The chaos and devaluations, the austerity programs, the constraints and restrictions imposed on foreign trading, on holiday expenditures, on capital transfers and foreign purchases, etc., experienced in the years before the Eurozone should be recalled before anyone advocates throwing it over in favor of a resuscitation of a multipicity of national currencies in Europe.

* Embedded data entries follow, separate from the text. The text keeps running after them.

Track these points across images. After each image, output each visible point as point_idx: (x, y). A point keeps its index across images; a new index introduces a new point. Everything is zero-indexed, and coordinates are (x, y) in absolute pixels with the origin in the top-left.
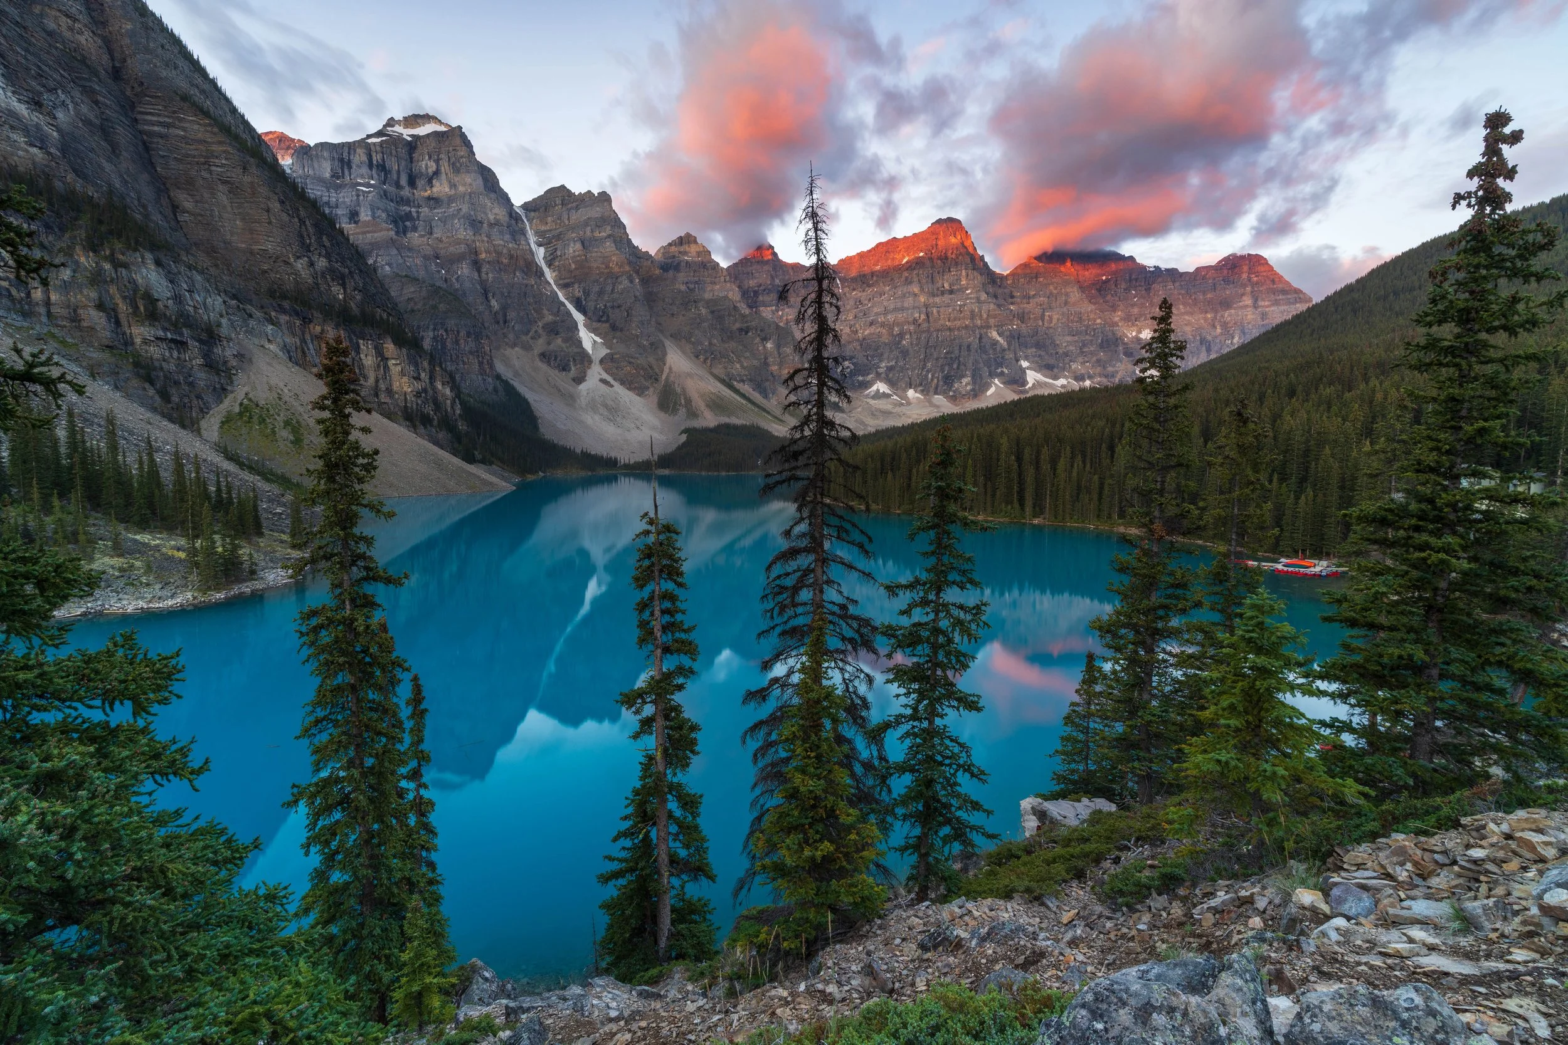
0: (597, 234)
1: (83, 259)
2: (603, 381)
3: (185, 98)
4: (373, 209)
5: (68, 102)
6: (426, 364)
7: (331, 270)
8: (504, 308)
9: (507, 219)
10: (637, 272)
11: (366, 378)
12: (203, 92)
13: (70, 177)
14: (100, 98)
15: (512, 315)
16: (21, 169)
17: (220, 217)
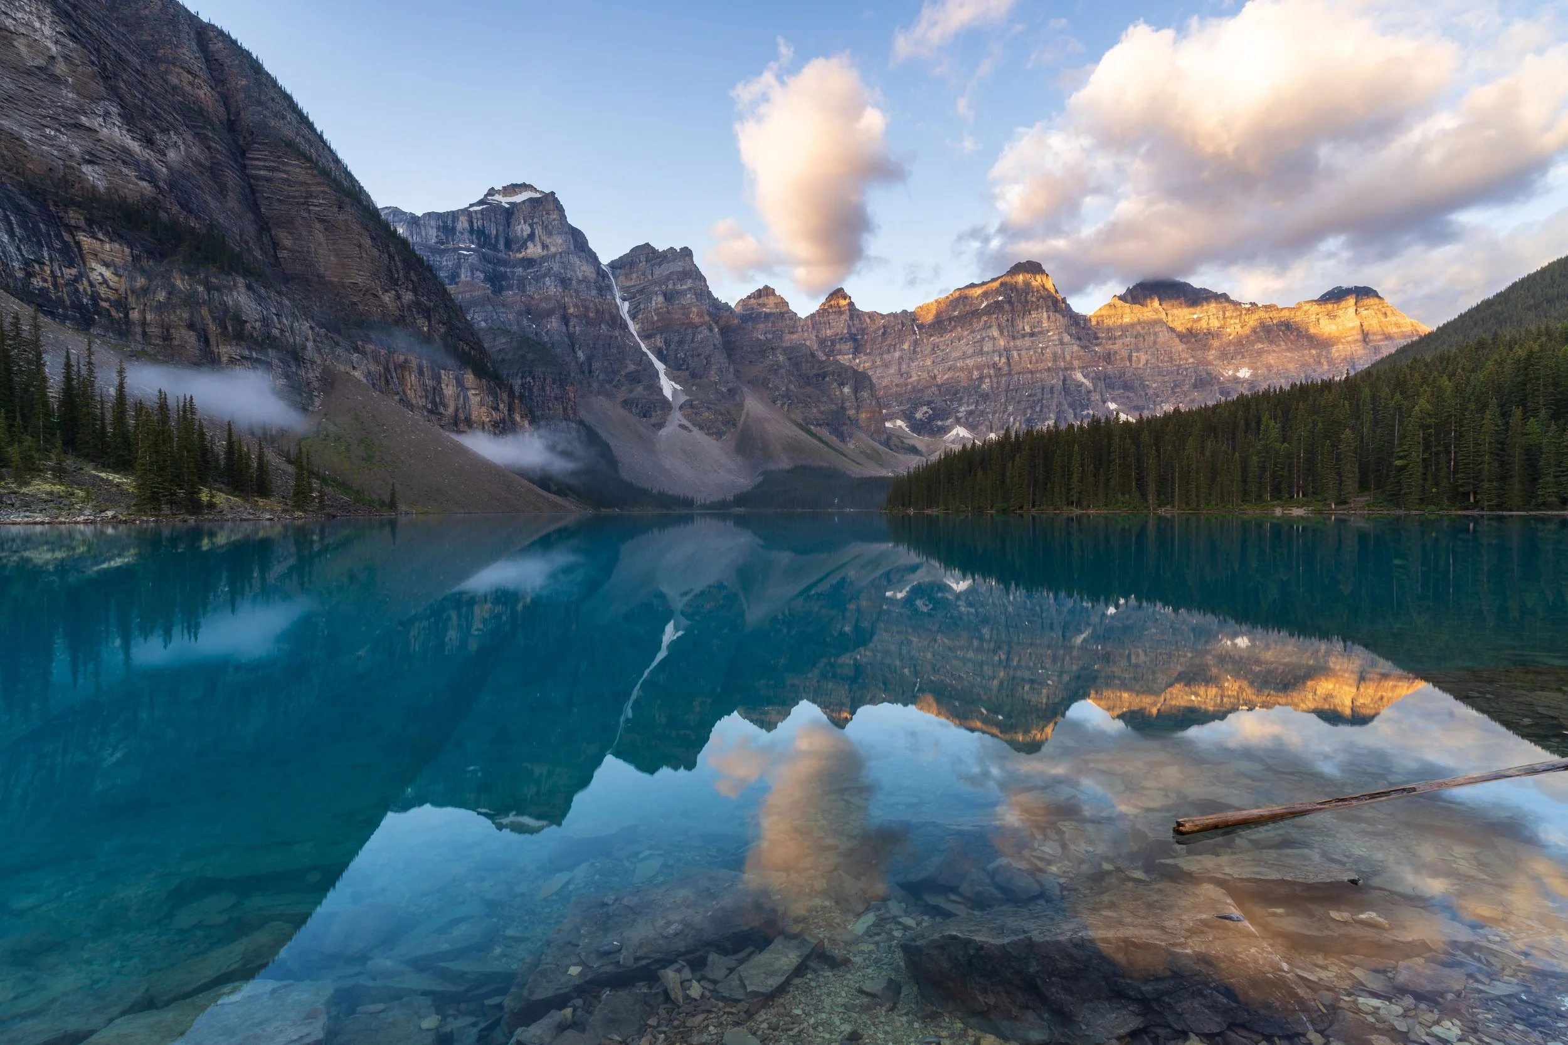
0: (679, 287)
1: (178, 282)
2: (682, 427)
3: (289, 144)
4: (473, 269)
5: (180, 143)
6: (505, 396)
7: (418, 304)
8: (590, 359)
9: (594, 276)
10: (717, 323)
11: (446, 406)
12: (308, 141)
13: (176, 208)
14: (213, 144)
15: (596, 365)
16: (130, 201)
17: (316, 253)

Interest rates paid by Greek borrowers are likely to remain high untill lender confidence is restored. Instability and uncertainty raises costs, and certainly some economic activities in Greece will suffer from reductions and redirection of expenditures. But that is to be expected and is required if constructive changes are to be realized. Self-evidently, when necessary confiidence can be won by achieving growth or demonstrating economic flexibility, rather than simply by maintaining austerity cuts, such policies should be vigorously pursued. The two policies are intimately interrelated, but winning investor confidence is vital. Austerity is not an end in itself, it is not necessary when demand is satisfied by increased productivity and lenders have enough confidence to extend indispensible credit. The difficulty is that once credibility is lost, tha the need for lender confidence is immediate and it inevitably takes time before the fruits of economic reform can enhance productivity.
Panayotis 01:19 09 May 10
Rustylink,
You have finally revealed yourself. You are not interested for the wllefare of Greek people but rather the interests of those that benefit from the gang of four the EU, EMU, ECB and the lenders! Greeks are not living beyond their means certainly not those that will end up paying for these policies. As about credibility, the Greek government has a responsibility toward its own people that elect it and not towards well payed EU technocrats and European bans. Your system is entering into a crisis you cannot stop! At the end you will pay for it dearly. As Krugman and many other economists predict and not just myself the restructuring with a serious haircut will not be avoided. Dont cry for me Europe........Start sweating!
Rustylink 09:20 09 May 10
With advice like yours there is little hope for Greece or Greeks. If you don't listren to realistic advice, and persist in indulging in illusions laced with paranoia, you are condemning Greeks and Greece to unmitigated disaster. Attacking the messenger will not change the facts. Judging by the tone your eroneous acusations you feel you have lost the argument.
Panayotis 12:07 10 May 10
Rustylink,
You have no arguments but excuses for the interests you are representing. Thus there is nothing for me to loose. I have stated my case clearly and with powerful economic analysis whic you have no desire to listen, You have not provided any counterpoints but "moralizing" staements against Greeks which must be sacrificed for the interets you are representing. You have insulted Greek people. I hope and fight to have many other Greeks to join the fight and understand that the bottom line is who pays. I say the bankers first, the EU and the ECB next and Greeks should focus to put their house in order by promoting growth and true structural changes. There is no solidarity in Europe but only benefits for those that profit from austerity measures. I believe that soon the Greek people will overthrow theses policies and proceed to restructure the debt with a serious haircut, move to domestic borrowing and if they have to they will reintroduce the drachma. As for your euro start sweating..... Am I the only who says so? Try Krugman, Feldstein, Johnson, Eichengreen, Stiglitz and many more. I am in good company! Who lost the argument?


MK26 12:47 24 Apr 10
The “European Transfer Union” option is highly unlikely to happen, considering the present financial plight of the major rich nations in the Europe. UK is awaiting its elections, and thereby financial reforms, while Germany is already in dire straights. France does not generally initiate such things... the EU will probably drop Greece from the Euro bandwagon and try to rope in Turkey instead.